§ **Records provided**
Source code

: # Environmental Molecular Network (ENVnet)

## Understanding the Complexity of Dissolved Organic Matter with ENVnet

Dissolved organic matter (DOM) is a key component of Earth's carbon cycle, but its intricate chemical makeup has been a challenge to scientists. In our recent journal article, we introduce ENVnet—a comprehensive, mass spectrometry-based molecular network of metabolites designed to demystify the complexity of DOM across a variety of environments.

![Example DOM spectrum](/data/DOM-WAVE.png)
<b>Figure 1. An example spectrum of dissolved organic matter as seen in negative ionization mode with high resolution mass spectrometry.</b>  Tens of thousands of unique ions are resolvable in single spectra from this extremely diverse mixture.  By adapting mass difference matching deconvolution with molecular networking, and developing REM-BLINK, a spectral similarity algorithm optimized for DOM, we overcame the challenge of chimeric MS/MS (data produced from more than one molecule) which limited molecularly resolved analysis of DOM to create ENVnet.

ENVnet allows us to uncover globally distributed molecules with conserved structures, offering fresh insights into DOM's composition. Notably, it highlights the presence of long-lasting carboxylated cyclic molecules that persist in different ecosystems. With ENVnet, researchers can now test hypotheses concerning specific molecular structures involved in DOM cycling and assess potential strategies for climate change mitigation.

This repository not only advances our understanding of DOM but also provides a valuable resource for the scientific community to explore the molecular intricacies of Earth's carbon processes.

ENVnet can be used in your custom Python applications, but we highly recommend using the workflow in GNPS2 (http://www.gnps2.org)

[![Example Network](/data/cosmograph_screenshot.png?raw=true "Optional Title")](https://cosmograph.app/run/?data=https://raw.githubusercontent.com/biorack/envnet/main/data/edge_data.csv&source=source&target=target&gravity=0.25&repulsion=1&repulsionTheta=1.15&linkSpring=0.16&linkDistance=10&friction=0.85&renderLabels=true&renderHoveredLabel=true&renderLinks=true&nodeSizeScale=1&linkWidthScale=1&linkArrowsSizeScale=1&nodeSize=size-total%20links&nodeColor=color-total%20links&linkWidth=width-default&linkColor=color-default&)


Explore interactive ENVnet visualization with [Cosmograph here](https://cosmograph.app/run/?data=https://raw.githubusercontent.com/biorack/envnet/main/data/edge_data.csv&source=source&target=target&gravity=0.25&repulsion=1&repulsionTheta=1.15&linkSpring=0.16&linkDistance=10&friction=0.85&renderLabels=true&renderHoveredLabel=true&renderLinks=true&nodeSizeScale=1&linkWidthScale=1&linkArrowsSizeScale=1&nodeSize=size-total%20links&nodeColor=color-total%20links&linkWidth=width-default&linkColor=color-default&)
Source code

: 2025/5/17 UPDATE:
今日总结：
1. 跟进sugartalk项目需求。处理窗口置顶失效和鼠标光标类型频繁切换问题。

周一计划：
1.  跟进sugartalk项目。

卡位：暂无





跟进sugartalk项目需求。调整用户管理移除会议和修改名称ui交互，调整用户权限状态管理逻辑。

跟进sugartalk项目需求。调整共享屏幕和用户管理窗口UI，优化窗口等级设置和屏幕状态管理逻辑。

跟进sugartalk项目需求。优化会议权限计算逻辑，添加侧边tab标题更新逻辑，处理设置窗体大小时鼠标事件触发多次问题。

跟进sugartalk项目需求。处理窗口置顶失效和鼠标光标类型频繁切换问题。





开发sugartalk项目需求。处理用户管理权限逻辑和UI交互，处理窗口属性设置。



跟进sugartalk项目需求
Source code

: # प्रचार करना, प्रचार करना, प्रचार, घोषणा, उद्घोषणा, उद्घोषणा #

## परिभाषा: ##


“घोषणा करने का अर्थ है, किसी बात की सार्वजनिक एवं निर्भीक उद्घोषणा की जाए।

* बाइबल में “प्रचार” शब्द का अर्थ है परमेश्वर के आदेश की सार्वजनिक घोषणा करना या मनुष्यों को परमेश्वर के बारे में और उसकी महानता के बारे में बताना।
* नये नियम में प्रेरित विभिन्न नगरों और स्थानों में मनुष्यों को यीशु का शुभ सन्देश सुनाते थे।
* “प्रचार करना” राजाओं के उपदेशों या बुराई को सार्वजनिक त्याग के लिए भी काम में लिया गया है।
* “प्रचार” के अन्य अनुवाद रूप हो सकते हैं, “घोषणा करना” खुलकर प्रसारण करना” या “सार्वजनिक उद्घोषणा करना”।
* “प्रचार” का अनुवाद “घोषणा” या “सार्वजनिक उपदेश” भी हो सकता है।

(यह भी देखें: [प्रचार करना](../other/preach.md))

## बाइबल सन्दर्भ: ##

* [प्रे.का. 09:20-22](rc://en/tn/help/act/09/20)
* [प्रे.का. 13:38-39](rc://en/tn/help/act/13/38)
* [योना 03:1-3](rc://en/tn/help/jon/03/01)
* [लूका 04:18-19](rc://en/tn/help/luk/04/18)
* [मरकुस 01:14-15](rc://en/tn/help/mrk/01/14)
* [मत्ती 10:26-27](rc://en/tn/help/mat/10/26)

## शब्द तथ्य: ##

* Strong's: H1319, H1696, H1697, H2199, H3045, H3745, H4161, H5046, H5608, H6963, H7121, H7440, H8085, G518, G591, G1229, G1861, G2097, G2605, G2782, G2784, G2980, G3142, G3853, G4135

§ **The task**
Reproduce exactly the entries above, limited to the lines from the one with "跟进sugartalk项目需求。优化会议" through the one with "(यह भी देखें: [प्रचार", both included.

§ **Result below**
跟进sugartalk项目需求。优化会议权限计算逻辑，添加侧边tab标题更新逻辑，处理设置窗体大小时鼠标事件触发多次问题。

跟进sugartalk项目需求。处理窗口置顶失效和鼠标光标类型频繁切换问题。





开发sugartalk项目需求。处理用户管理权限逻辑和UI交互，处理窗口属性设置。



跟进sugartalk项目需求
Source code

: # प्रचार करना, प्रचार करना, प्रचार, घोषणा, उद्घोषणा, उद्घोषणा #

## परिभाषा: ##


“घोषणा करने का अर्थ है, किसी बात की सार्वजनिक एवं निर्भीक उद्घोषणा की जाए।

* बाइबल में “प्रचार” शब्द का अर्थ है परमेश्वर के आदेश की सार्वजनिक घोषणा करना या मनुष्यों को परमेश्वर के बारे में और उसकी महानता के बारे में बताना।
* नये नियम में प्रेरित विभिन्न नगरों और स्थानों में मनुष्यों को यीशु का शुभ सन्देश सुनाते थे।
* “प्रचार करना” राजाओं के उपदेशों या बुराई को सार्वजनिक त्याग के लिए भी काम में लिया गया है।
* “प्रचार” के अन्य अनुवाद रूप हो सकते हैं, “घोषणा करना” खुलकर प्रसारण करना” या “सार्वजनिक उद्घोषणा करना”।
* “प्रचार” का अनुवाद “घोषणा” या “सार्वजनिक उपदेश” भी हो सकता है।

(यह भी देखें: [प्रचार करना](../other/preach.md))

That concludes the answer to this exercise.